The US, meanwhile, has its own pressures. The trade deficit with India is growing. American manufacturers want access to India's 1.4 billion consumers. And the Trump administration — which sold the February deal as a victory — doesn't want to admit it's unravelling.

The Real Question

This isn't about whether a deal eventually happens — it almost certainly will. The question is: on whose terms? In February, India was negotiating under a 50% tariff gun to its head. That gun is now unconstitutional. The leverage has shifted. And India, for the first time in this saga, is choosing to use it.

The Bottom Line

India's $500 billion trade deal with the US isn't dead — it's frozen. Three events in 35 days fundamentally changed the equation: the Supreme Court struck down Trump's tariff power, the Iran war made India's Russian oil commitment impossible, and a new Section 301 probe added fresh uncertainty to an already fragile framework. India is doing what it rarely does in trade negotiations — slowing down. Whether that's strategic patience or a missed window will depend on what happens at the May hearings and whether the US offers India a deal worth signing. For now, India's message is clear: the February terms are no longer acceptable. The next deal will be different.
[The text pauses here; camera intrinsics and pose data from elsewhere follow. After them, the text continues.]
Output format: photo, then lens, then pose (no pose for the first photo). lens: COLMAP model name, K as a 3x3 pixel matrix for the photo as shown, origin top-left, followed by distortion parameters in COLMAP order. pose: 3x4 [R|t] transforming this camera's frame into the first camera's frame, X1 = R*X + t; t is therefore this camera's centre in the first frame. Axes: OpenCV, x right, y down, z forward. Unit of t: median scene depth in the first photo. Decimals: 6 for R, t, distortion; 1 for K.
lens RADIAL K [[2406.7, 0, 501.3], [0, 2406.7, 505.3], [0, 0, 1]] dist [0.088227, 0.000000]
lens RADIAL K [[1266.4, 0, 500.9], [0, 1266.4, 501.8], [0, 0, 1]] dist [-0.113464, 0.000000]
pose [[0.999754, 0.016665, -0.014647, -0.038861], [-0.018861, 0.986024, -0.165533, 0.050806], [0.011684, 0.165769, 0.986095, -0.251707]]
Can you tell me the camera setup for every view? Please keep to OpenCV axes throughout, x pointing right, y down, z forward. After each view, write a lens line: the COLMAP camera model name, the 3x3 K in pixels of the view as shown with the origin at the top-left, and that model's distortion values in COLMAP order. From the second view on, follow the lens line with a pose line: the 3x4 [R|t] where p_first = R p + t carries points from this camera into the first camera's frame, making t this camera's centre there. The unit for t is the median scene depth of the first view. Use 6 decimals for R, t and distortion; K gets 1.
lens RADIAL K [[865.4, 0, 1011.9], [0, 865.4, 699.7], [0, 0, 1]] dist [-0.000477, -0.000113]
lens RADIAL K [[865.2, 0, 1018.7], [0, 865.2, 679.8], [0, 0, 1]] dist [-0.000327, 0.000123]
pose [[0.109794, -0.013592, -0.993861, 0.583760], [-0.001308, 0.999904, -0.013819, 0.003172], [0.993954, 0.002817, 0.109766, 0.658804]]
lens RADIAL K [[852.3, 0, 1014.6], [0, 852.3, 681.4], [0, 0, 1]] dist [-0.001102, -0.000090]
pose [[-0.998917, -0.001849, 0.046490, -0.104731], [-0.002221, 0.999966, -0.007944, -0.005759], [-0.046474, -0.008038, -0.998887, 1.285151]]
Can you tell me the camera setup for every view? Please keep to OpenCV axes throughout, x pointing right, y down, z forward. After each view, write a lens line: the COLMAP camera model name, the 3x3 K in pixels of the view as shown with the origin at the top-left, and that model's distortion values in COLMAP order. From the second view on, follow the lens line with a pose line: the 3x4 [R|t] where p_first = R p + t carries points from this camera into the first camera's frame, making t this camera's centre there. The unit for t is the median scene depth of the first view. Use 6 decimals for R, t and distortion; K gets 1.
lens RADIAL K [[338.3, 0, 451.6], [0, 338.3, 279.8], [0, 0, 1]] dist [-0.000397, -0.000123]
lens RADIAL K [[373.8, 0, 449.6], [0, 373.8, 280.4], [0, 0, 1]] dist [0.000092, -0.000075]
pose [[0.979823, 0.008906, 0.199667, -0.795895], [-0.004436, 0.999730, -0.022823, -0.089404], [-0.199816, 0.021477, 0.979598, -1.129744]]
Frequently Asked Questions Why is India delaying the US trade deal?

Three things changed: (1) SCOTUS struck down the IEEPA tariffs that pressured India into the deal, (2) the Iran war blocked the Strait of Hormuz, making India's Russian oil commitment impossible, and (3) a new Section 301 probe on 16 countries added uncertainty about future US tariffs on Indian goods.

What is the Section 301 probe against India?

On March 11, 2026, the USTR launched investigations into 16 economies for "structural excess capacity" in manufacturing. For India, the key sectors at risk are steel, solar modules, petrochemicals, textiles, and automobiles. Public hearings are scheduled for May 5-8. The probe could result in permanent new tariffs.

What did India promise in the $500 billion deal?

India committed to buying $500B in US products over 5 years (energy, tech, coal, aircraft), eliminating tariffs on US industrial goods and agriculture, stopping Russian oil imports, negotiating digital trade rules, and addressing non-tariff barriers. In return, the US cut India's tariff from 50% to 18%.

Can India still buy Russian oil after the deal?

The SCOTUS ruling removed the legal basis for the tariff threat that forced the commitment. The Iran war and Strait of Hormuz blockade made Russian oil essential for India's energy security. Analysts say India can maintain 800,000-1 million barrels per day of Russian crude. Russian oil now sells at a $4-5 premium (was a $13 discount) — India buys it because there's no alternative, not because it's cheap.